- 原始数据 -
|---|
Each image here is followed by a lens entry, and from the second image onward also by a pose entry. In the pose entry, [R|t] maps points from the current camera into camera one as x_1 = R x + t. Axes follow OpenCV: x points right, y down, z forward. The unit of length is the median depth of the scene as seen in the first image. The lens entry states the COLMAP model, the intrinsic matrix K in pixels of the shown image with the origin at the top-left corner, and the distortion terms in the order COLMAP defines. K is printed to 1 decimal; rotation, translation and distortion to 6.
|---|
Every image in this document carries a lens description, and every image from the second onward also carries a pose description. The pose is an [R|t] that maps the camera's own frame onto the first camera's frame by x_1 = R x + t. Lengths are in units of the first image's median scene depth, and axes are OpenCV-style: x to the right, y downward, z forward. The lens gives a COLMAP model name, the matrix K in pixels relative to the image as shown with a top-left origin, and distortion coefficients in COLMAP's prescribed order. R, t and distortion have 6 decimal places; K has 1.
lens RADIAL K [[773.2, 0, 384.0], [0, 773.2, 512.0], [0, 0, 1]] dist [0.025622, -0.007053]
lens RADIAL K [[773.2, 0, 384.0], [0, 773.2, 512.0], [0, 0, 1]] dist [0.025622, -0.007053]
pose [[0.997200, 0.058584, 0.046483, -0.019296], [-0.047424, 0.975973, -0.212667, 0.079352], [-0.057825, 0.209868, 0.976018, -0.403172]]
|---|
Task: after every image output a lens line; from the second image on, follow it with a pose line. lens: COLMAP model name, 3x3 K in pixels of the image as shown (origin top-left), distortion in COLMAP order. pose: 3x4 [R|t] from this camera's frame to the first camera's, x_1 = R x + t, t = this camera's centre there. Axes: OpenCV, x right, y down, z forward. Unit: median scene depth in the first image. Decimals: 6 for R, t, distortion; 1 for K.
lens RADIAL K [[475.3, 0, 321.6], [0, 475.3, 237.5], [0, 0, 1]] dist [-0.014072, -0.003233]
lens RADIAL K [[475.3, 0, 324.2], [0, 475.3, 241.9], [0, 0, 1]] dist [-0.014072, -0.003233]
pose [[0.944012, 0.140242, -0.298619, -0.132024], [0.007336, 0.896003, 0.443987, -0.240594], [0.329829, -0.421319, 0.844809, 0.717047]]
|---|
- 任务要求 -
将上方数据中从包含“Every image in”的那一行起、到包含“0.209868, 0.976018, -0.403172]]”的那一行止的部分排成编号列表，首尾两行均包括在内，空行不列入。

- 本题输出 -
1. Every image in this document carries a lens description, and every image from the second onward also carries a pose description. The pose is an [R|t] that maps the camera's own frame onto the first camera's frame by x_1 = R x + t. Lengths are in units of the first image's median scene depth, and axes are OpenCV-style: x to the right, y downward, z forward. The lens gives a COLMAP model name, the matrix K in pixels relative to the image as shown with a top-left origin, and distortion coefficients in COLMAP's prescribed order. R, t and distortion have 6 decimal places; K has 1.
2. lens RADIAL K [[773.2, 0, 384.0], [0, 773.2, 512.0], [0, 0, 1]] dist [0.025622, -0.007053]
3. lens RADIAL K [[773.2, 0, 384.0], [0, 773.2, 512.0], [0, 0, 1]] dist [0.025622, -0.007053]
4. pose [[0.997200, 0.058584, 0.046483, -0.019296], [-0.047424, 0.975973, -0.212667, 0.079352], [-0.057825, 0.209868, 0.976018, -0.403172]]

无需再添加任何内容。